Task requirements ▸ Set down the records that follow exactly, every line of them.

━━━━━ Data to use

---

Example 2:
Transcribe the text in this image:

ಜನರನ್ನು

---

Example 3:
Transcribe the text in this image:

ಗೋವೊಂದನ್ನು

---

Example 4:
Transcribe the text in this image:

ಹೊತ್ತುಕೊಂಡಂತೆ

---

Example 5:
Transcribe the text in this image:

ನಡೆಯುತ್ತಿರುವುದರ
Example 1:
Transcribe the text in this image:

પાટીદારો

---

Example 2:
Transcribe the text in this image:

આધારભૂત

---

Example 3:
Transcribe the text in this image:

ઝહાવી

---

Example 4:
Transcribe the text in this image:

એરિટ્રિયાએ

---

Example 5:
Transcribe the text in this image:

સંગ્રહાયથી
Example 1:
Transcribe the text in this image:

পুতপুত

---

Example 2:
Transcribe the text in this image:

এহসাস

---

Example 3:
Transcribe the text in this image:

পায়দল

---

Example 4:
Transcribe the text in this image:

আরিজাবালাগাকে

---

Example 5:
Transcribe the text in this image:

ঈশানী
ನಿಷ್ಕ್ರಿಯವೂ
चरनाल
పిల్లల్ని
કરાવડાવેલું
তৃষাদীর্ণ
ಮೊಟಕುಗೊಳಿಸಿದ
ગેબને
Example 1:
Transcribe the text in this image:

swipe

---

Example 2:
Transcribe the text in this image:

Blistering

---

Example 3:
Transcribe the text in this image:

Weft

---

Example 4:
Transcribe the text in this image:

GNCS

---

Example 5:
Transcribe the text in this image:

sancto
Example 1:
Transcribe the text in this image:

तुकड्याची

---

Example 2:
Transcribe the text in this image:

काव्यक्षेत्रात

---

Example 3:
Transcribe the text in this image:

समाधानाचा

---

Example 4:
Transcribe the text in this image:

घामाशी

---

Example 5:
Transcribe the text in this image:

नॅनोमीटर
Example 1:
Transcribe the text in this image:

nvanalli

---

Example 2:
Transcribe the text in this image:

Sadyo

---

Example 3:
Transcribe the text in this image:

━━━━━━━━━━

Answer to the problem ▸
---

Example 2:
Transcribe the text in this image:

ಜನರನ್ನು

---

Example 3:
Transcribe the text in this image:

ಗೋವೊಂದನ್ನು

---

Example 4:
Transcribe the text in this image:

ಹೊತ್ತುಕೊಂಡಂತೆ

---

Example 5:
Transcribe the text in this image:

ನಡೆಯುತ್ತಿರುವುದರ
Example 1:
Transcribe the text in this image:

પાટીદારો

---

Example 2:
Transcribe the text in this image:

આધારભૂત

---

Example 3:
Transcribe the text in this image:

ઝહાવી

---

Example 4:
Transcribe the text in this image:

એરિટ્રિયાએ

---

Example 5:
Transcribe the text in this image:

સંગ્રહાયથી
Example 1:
Transcribe the text in this image:

পুতপুত

---

Example 2:
Transcribe the text in this image:

এহসাস

---

Example 3:
Transcribe the text in this image:

পায়দল

---

Example 4:
Transcribe the text in this image:

আরিজাবালাগাকে

---

Example 5:
Transcribe the text in this image:

ঈশানী
ನಿಷ್ಕ್ರಿಯವೂ
चरनाल
పిల్లల్ని
કરાવડાવેલું
তৃষাদীর্ণ
ಮೊಟಕುಗೊಳಿಸಿದ
ગેબને
Example 1:
Transcribe the text in this image:

swipe

---

Example 2:
Transcribe the text in this image:

Blistering

---

Example 3:
Transcribe the text in this image:

Weft

---

Example 4:
Transcribe the text in this image:

GNCS

---

Example 5:
Transcribe the text in this image:

sancto
Example 1:
Transcribe the text in this image:

तुकड्याची

---

Example 2:
Transcribe the text in this image:

काव्यक्षेत्रात

---

Example 3:
Transcribe the text in this image:

समाधानाचा

---

Example 4:
Transcribe the text in this image:

घामाशी

---

Example 5:
Transcribe the text in this image:

नॅनोमीटर
Example 1:
Transcribe the text in this image:

nvanalli

---

Example 2:
Transcribe the text in this image:

Sadyo

---

Example 3:
Transcribe the text in this image:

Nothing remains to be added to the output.